There are two ways this class can store keys internally:

  • If normalize_keys is True, the keys are normalized using the given normalizer.
  • If normalize_keys is False, the original case of the keys is stored.

In regards to missing values, the dictionary accepts an 'expected_keys' input. When set, the dictionary will be initialized with the given keys. If a key is not found in the input data, it will be initialized with a value of None. When provided, the 'expected_keys' input will also determine the original case of the keys.

Initialize the dictionary with the given data.

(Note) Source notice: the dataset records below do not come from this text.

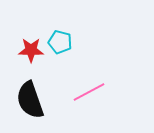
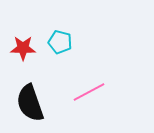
red star: moved 8 px left, 2 px up
black semicircle: moved 3 px down
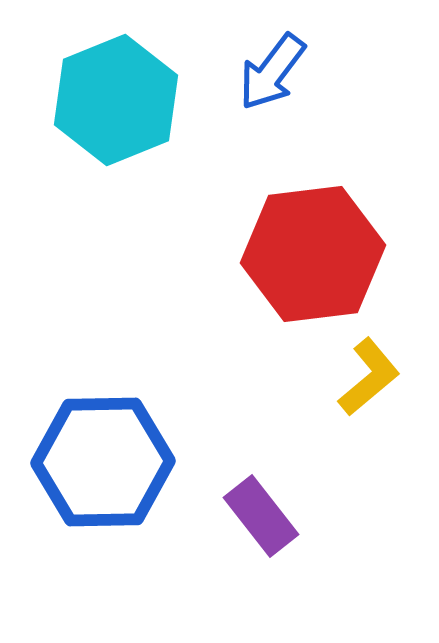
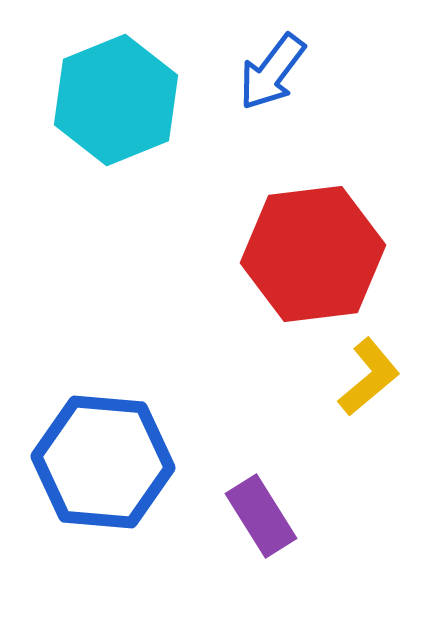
blue hexagon: rotated 6 degrees clockwise
purple rectangle: rotated 6 degrees clockwise
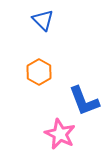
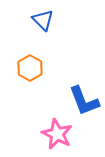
orange hexagon: moved 9 px left, 4 px up
pink star: moved 3 px left
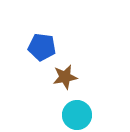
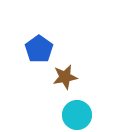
blue pentagon: moved 3 px left, 2 px down; rotated 28 degrees clockwise
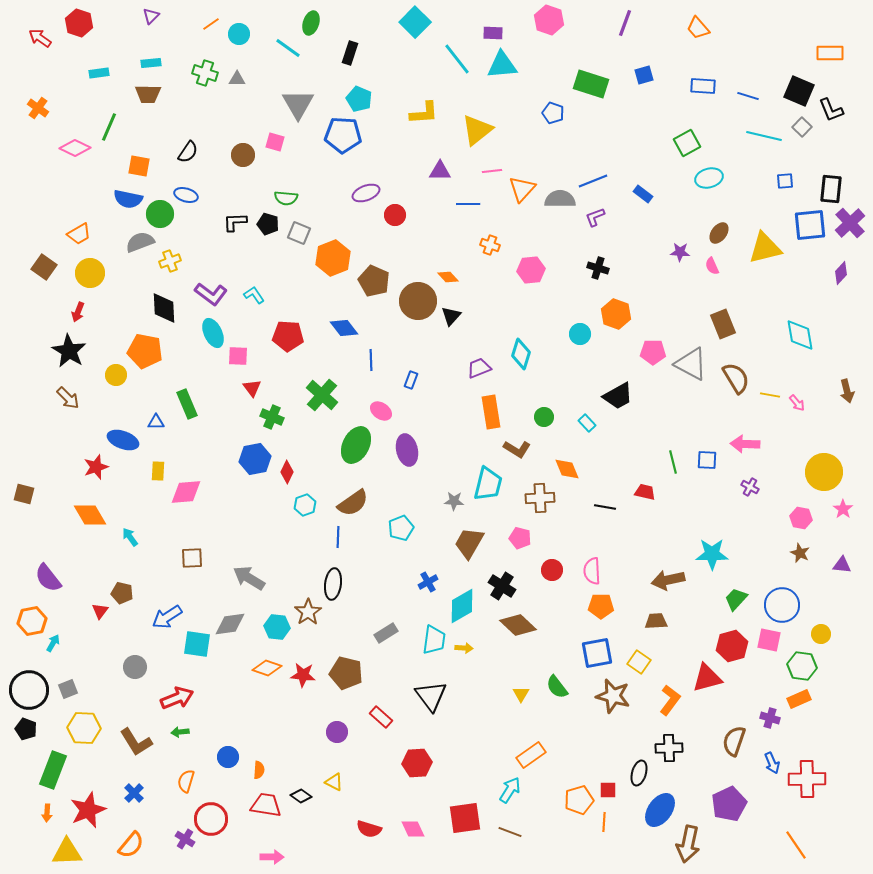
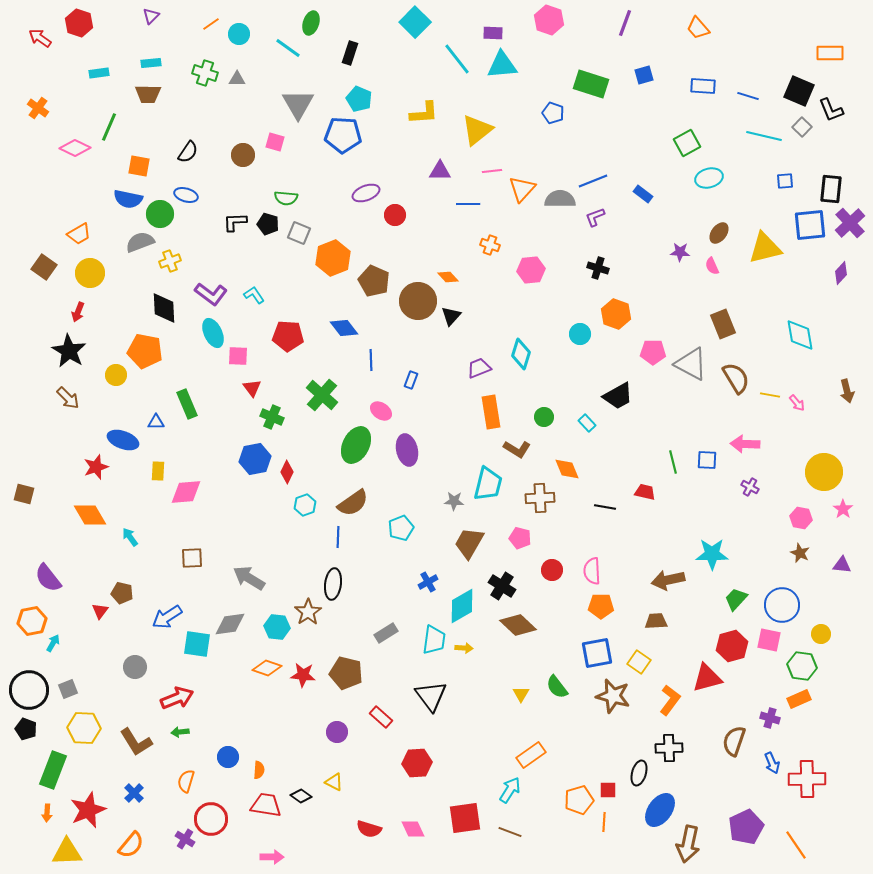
purple pentagon at (729, 804): moved 17 px right, 23 px down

Args: from_dict: The dictionary to initialize the StreamRecord with. stream_record_handler: The StreamRecordHandler to use for processing the record. with_internal_columns: If True, the internal columns will be added to the record. extracted_at: The time the record was extracted. If not provided, the current time will be used.

Ancestors (in MRO)

  • builtins.dict

Static methods

from_record_message(record_message: AirbyteRecordMessage, *, stream_record_handler: StreamRecordHandler) : Return a StreamRecord from a RecordMessage.

StreamRecordHandler(*, json_schema: dict, normalizer: type[NameNormalizerBase] = airbyte._util.name_normalizers.LowerCaseNormalizer, normalize_keys: bool = False, prune_extra_fields: bool) : A class to handle processing of StreamRecords.

This is a long-lived object that can be used to process multiple StreamRecords, which saves on memory and processing time by reusing the same object for all records of the same type.

Initialize the dictionary with the given data.

Args: json_schema: The JSON Schema definition for this stream. normalizer: The normalizer to use when normalizing keys. If not provided, the LowerCaseNormalizer will be used. normalize_keys: If True, the keys will be normalized using the given normalizer. prune_extra_fields: If True, unexpected fields will be removed.

Methods

to_display_case(self, key: str) ‑> str : Return the original case of the key.

If the key is not found in the pretty case lookup, return the key provided.

to_index_case(self, key: str) ‑> str : Return the internal case of the key.

If normalize_keys is True, returns the normalized key. Otherwise, return the original case ("pretty case") of the key.